They stated the ring is 13mm wide and 4mm thick, and available in US ring sizes 5 thru 15. So I 3D printed some samples (US ring sizes 12 & 14) and I found they were uncomfortable to wear, stopping normal motion of my fingers. Mind you I don't normally like to wear my wedding ring, but that is partly because of the risk of shorting computers/electronics while I work on them.
The specs for the ring say they are using a Nordic nRF51822 - which gives them an ARM Cortex M0 and BT low energy. I believe the BTLE stack uses 80kB of the flash, so without sufficient time to optimise code they'd probably struggle with the 128kB version and need to go for the 256kB one.
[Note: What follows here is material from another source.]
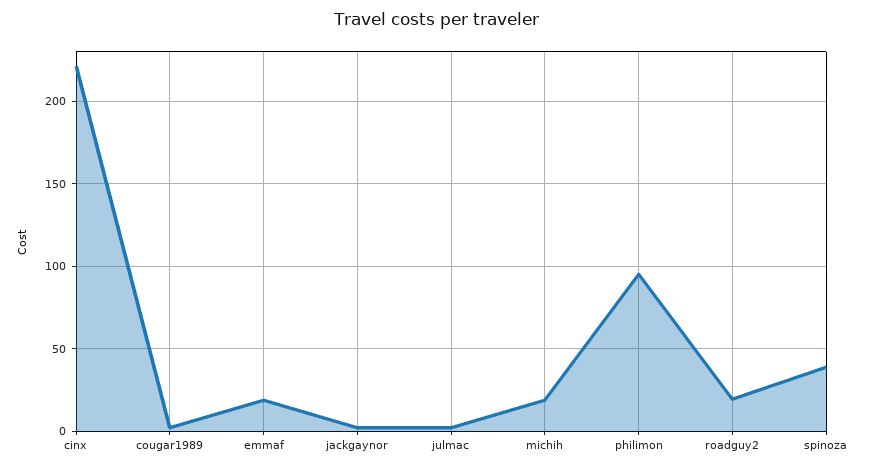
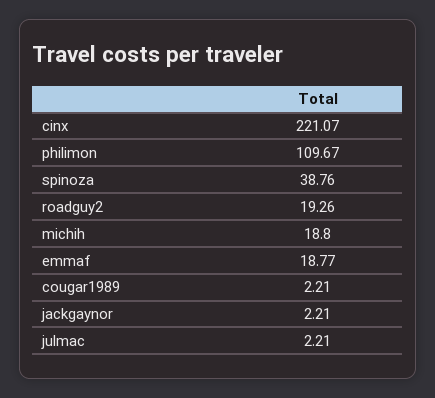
philimon: 95 -> 109.67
Add a couple of additional larger notification LEDs, some push buttons, a chip antenna & jellybeans, some shift registers/LED drivers (12 outputs each) and run the 24x11 LED matrix in Charlieplexing mode, and all you need is software. Total electronics BOM isn't too bad - maybe $10-$20 depending on volume.
Oh, yes... you also need a very thin battery, a battery charging circuit (Qi supposedly, but not on the PCb shown), plus the metal ring itself and glass covers, as well as all the mechanical nouse and sepecialist experience to mass produce the parts and assemble them. And fit it all in mutliple ring sizes!
And on top of that, there is a Qi charging stand to design, build, & pay for.
The IC's are wafer scale BGA, so pretty small. Nordic requires me to register to download the data sheet, so I'm going to guess the main chip is 3.5x3.5mm (I think I saw that quoted somewhere). The sample PCB they show would thus be about 55x7mm (which should just fit in the circumference of a size 5 ring), and the LED matrix about 12x5.5mm. So that is using very small chip scale LEDs, not something handled by your average pick and place, and I suspect easily damaged if the tiny flex PCB is mishandled.
I'm not saying any of this is impossible - but the battery is a big problem, and the BT & wireless charging through a stainless housing (or a copper/LED matrix behind the glass) is going to be awfully tricky to get right. If they do manage to eventually ship anything, I don't think it will be anything like the renders.